I thank the authors for providing the detailed response. This somewhat improves my understanding of the work and happy to improve the avg score.
However, I would like to note that I'm not an expert in these downstream tasks. Hence, would like to keep my confidence low.
We sincerely thank your positive feedback, and we are glad that our response and additional results have successfully addressed your questions. We appreciate your insightful reviews in helping to make our work more comprehensive and solid. We are committed to further polishing our RCM and will include the additional results in our revised manuscript for a larger audience.
This paper presents an extension of Consistency Models to the case of non-Euclidean Riemannian manifolds. The ability to accelerate diffusion/flow matching on such manifolds is impactful for a number of scientific applications ranging from protein generation to astrophysics and had until this paper not received sufficient attention.
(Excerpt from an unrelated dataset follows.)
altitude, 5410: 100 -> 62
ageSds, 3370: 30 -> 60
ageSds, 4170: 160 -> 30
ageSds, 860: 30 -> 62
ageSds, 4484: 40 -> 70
The paper develops the key results necessary to derive both consistency distillation and consistency training on Riemannian manifolds, introduces simplified objectives that bypass some of complexities of geometric calculus, and performs adequate evaluations of the different variants of the proposed models on established and appropriate benchmark problems.
优缺点分析
Strengths:
- The paper is very well written, provides appropriate background and survey of the related literature, and includes useful insights to help the reader understand the different aspects of the consistency loss on Riemanian manifolds.
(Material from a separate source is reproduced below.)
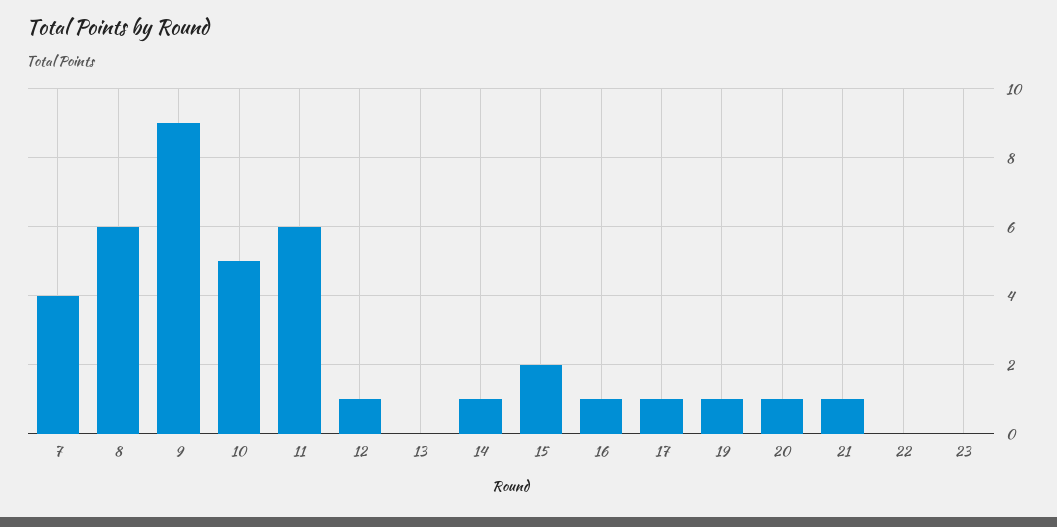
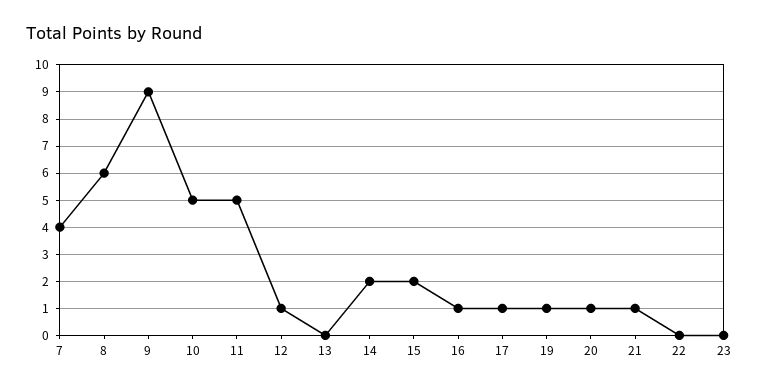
11: 6 -> 5
14: 1 -> 2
- The derivations are mathematically sound (as far as I can tell), providing the necessary key results to build consistency models on Riemannian manifolds.
- The evaluations are appropriate and demonstrate 1. the gain of using a proper riemannian distillation strategy over a naive implementation of a Euclidean consistency model in the ambient Euclidean space, 2. the speed up made possible by consistency modeling compared to standard flow matching.
This is a well rounded paper, I do not have significant weaknesses to point out.
问题
- I noticed a missing stop gradient in Eq 2
局限性
Yes
最终评判理由
This is a sound paper that develops the required results for building consistency models on Riemannian manifolds and I am satisfied with the practical evaluations of the proposed method.
格式问题
None
We sincerely appreciate your high recognition of our work's clear structure, solid mathematical background, and comprehensive evaluation. As per request by the other reviewers, we also provide the following additional experiments to make our work more comprehensive.
- Scalability to higher-dimension manifolds with a dimension up to 256, in Reviewer aiD6, Q1. RCM consistently achieves better generation quality.
- NFEs vs performance evaluation, in Reviewer aiD6, Q3. RCM has a stable performance compared to RFM.
- Additional FFF baseline results (a Riemannian normalizing flow), in Reviewer J7YW, Q6. RCM consistently outperforms FFF.
We will continue to refine our work and explore the important applications of our proposed RCM in various AI4Science domains, where Riemannian manifolds are frequently encountered. We hope that our framework, as one of the earliest attempts to introduce a mathematically sound approach to Riemannian few-step generation, can also inspire future work.
This paper proposes to extend consistency models to Riemannian manifolds. All reviewers agree that the method is technically sound and leads to a new class of few-step generative models for geometric domains. Despite this, the reviewers and I agree that the work in terms of novelty is incremental as it combines known ideas in consistency models and Riemannian generative models in a straightforward---but well executed---manner. This means that the theoretical results are used to substantiate the algorithm design, but by themselves don't offer profound implications on Riemannian generative models. In addition, the experimental evaluation is limited and higher-dimensional datasets are not considered (e.g. protein backbone generation)---despite the authors' implication in the rebuttal. Having said all of this, I still believe this paper fills a gap in the literature and is an appropriate contribution to the community to deserve publication at NeurIPS.